While this is often referred to as keyword research, in reality it is content research that you’re doing. You want to anticipate what information your audience will be searching for (and why), match that up to content you already have or can create, and then determine what keywords or phrases they will most likely use to search for that information.
It is important to first understand the reasons why people will be searching for you, and develop a list of topics associated with each. There are four types of searches new dental patients will use to find you:
Informational intent – These users are looking for specific information. These types of searches will be more general, and harder to rank for. Examples would be queries for “tooth whitening” or “dental implants.”
Commercial intent – Your new patient prospects may be considering your office along with others, but are still doing their research. If they are looking for pricing, services offered, or reviews, then they have commercial intent. Local searches would also fall under this category.
Transactional intent – If someone is ready to schedule a dental appointment (whether or not it’s with your office), they have transactional intent. “Emergency dental services near me” would be an example of someone who is searching for a suitable office to contact right away.
Navigational intent – You will find that this is the most common type of search to lead people to your website. These are people simply trying to find their way to your website (and many of them may already be patients of yours). They may just be typing your web address into their search bar by mistake, or searching for your business name if they are unsure what your web address actually is. Don’t take for granted that you will rank highly for your own name or that search results will point to your home page. Make sure that people who search specifically for you can find you easily.
Doing a content inventory
With a list of topics compiled, you need to take inventory of content you already have on your website and what you can add. Keep in mind that you probably have content already that can be repurposed in the form of brochures, blog posts, videos, and other sources, so you won’t need to create it from scratch.

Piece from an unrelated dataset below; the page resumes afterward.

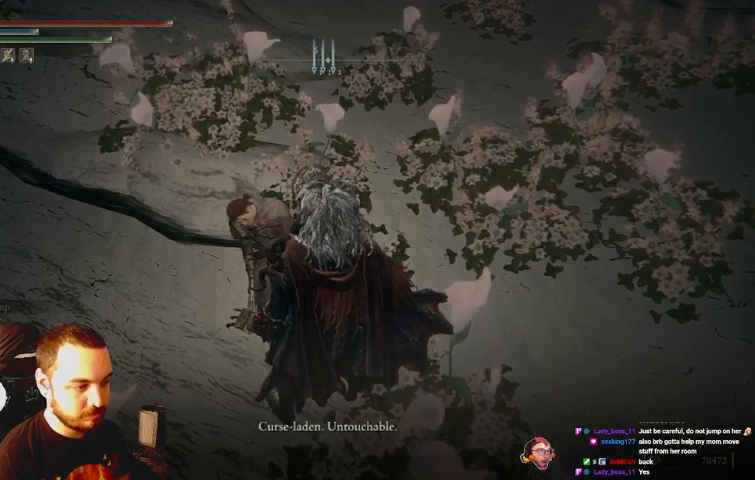
Gameplay with a controller (Xbox layout); each line is a JSON object with the inputs held at the frame after it. "events" lists button and stick changes between this image and that frame as [ms after this image, input, new state], when the widget could be followed in between. Not read: L3 R3.
{"buttons": [], "left_stick": "center", "right_stick": "center", "events": [[100, "Y", "up"], [167, "Y", "down"], [267, "Y", "up"], [400, "Y", "down"], [467, "Y", "up"]]}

Determining keywords to optimize for
Determining the right keywords comes down to finding the right balance of high search volume and low competition. Some keywords will be too competitive to organically rank for, while others will have too low of a search volume to be worthwhile. A good, middle-of-the-road approach is to try to rank highly for several longer, less competitive search phrases. These specific, “long tail” keywords will not only help you rank higher, but you’ll also be targeting a much more exact audience, giving you a better understanding of what they are looking for.
Google can actually help you come up with good long tail keywords with its “Related searches” section at the bottom of the results page. Type in a search phrase relevant to your website and see what other common queries Google suggests.
As part of keyword planning, it’s also important to consider semantic searches. Google doesn’t limit itself to exact keyword matching. As it has evolved and become “smarter,” it has learned to recognize synonyms and closely related keywords. That means that the content you create doesn’t need to include highly repetitive usage of specific keywords or phrases. You can use words like “dentist,” “dental,” and “dentistry” interchangeably. As long as Google knows what you are talking about, it will rank your page accordingly.
Once you have your list of keywords figured out, you need to put them to good use, based on how they will be incorporated into your web pages and content.
The website address (URL) for your webpage should include your primary keywords. The URL should also be as simple and short as possible so Google can clearly understand what your page is focused on. Many times, URLs get overly complicated by using too many subfolders or variable parameters, like the example below.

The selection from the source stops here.